Hannah’s plan requires she only pay a $20 copay every time she picks up a particular 30-day prescription – even though the prescription itself costs as much as $83.95 without insurance.

*The particular details on costs and coverage here are made up, and for illustration purposes only. Actual coverage amounts can be found in each plan’s details.

Out-of-Pocket Maximum

What are Out-of-Pocket maximum expenses?

This is the limit to what you’d have to pay out of pocket in a worst-case scenario. While this number DOES include the deductible any copays, and coinsurance payments, it does NOT include your premiums. (For a true sense of your annual expenses in a worst-case scenario, you need to add your out-of-pocket max to your yearly, total premium costs.)

Past this number, your medical plan covers all your in-network costs at 100% for the remainder of the calendar year. (There are rare exceptions, but your plan details will call those out if they exist.)

The out-of-pocket maximum is sometimes confused with the deductible, but they are often very different numbers. Always, always, always check the out-of-pocket maximum before choosing a plan.

Preventive Care

This is routine health care that includes services like check-ups and preventive screenings.

Pharmacy-to-English Translation Guide

All the standard insurance-speak applies to prescriptions. But there are a few special terms that get brought up when talking about medications.


This is the list of prescription drugs covered by your health plan – though the exact amount of coverage can vary. Health insurance companies often will update their formulary annually (although they can change their formulary whenever they want).

On a formulary, drugs are divided into tiers. And these tiers identify how the drug is covered by the plan. Tier-1 drugs have the highest coverage, while Tier-2 drugs have somewhat less.
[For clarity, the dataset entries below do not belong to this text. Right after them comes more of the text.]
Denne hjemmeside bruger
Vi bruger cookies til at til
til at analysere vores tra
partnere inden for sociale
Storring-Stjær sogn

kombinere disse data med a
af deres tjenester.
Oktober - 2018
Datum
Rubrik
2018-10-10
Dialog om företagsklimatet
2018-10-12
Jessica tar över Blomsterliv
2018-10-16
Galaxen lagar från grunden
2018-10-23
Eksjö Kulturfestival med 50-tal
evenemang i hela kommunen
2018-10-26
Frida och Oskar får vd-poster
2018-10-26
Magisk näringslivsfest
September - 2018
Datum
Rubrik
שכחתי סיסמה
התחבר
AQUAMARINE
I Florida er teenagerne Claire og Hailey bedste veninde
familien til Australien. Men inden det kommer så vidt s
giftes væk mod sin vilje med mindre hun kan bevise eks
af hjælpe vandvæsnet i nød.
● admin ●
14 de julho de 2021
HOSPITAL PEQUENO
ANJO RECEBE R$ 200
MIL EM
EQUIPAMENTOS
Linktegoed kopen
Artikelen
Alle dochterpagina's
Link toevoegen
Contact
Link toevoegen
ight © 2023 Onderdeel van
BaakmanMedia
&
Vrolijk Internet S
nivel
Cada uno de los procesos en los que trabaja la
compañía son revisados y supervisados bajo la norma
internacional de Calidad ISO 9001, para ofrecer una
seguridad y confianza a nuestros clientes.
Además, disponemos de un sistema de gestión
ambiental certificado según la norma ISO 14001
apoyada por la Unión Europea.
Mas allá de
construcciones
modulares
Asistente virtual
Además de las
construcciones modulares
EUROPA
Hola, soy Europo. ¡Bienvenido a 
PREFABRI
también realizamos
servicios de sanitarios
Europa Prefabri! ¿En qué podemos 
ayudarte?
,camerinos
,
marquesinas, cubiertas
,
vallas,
Then come Tier-3 drugs, and sometimes even Tier-4 or Tier-5 drugs, depending on how the formulary is designed. (Sometimes the tiers have names, and sometimes they only have the numbers I just showed you.)

Drugs not on the formulary may be more expensive than those on the tiers, or simply not covered at all.

Generic Drugs

These are medications with the same active ingredients as their brand-name counterparts, though potentially different inactive ingredients. A generic version of a drug becomes available once the patent for the brand-name drug ends.

The fact that generics are called “generic,” and that they cost less, sometimes raises suspicion when they’re prescribed. But generic drugs are strictly monitored by the FDA to make sure that the dosage and quality of the active ingredients is on par with the brand-name version.

Specialty Drugs

These are prescription drugs that require special handling, administration, or monitoring. They are typically used to treat rare and/or chronic diseases, and can often cost more than non-specialty drugs (sometimes, a lot more).

Preventive Drugs

Medications which help you manage a condition, to keep it from becoming more serious.

Mail-order Prescription Service

This is an authorized alternative to a retail pharmacy. Instead of going out every month and standing in line for your prescription, you can have a 90-day supply delivered to your home every three months. (It’s usually less cost to you than going to a local pharmacy, too.)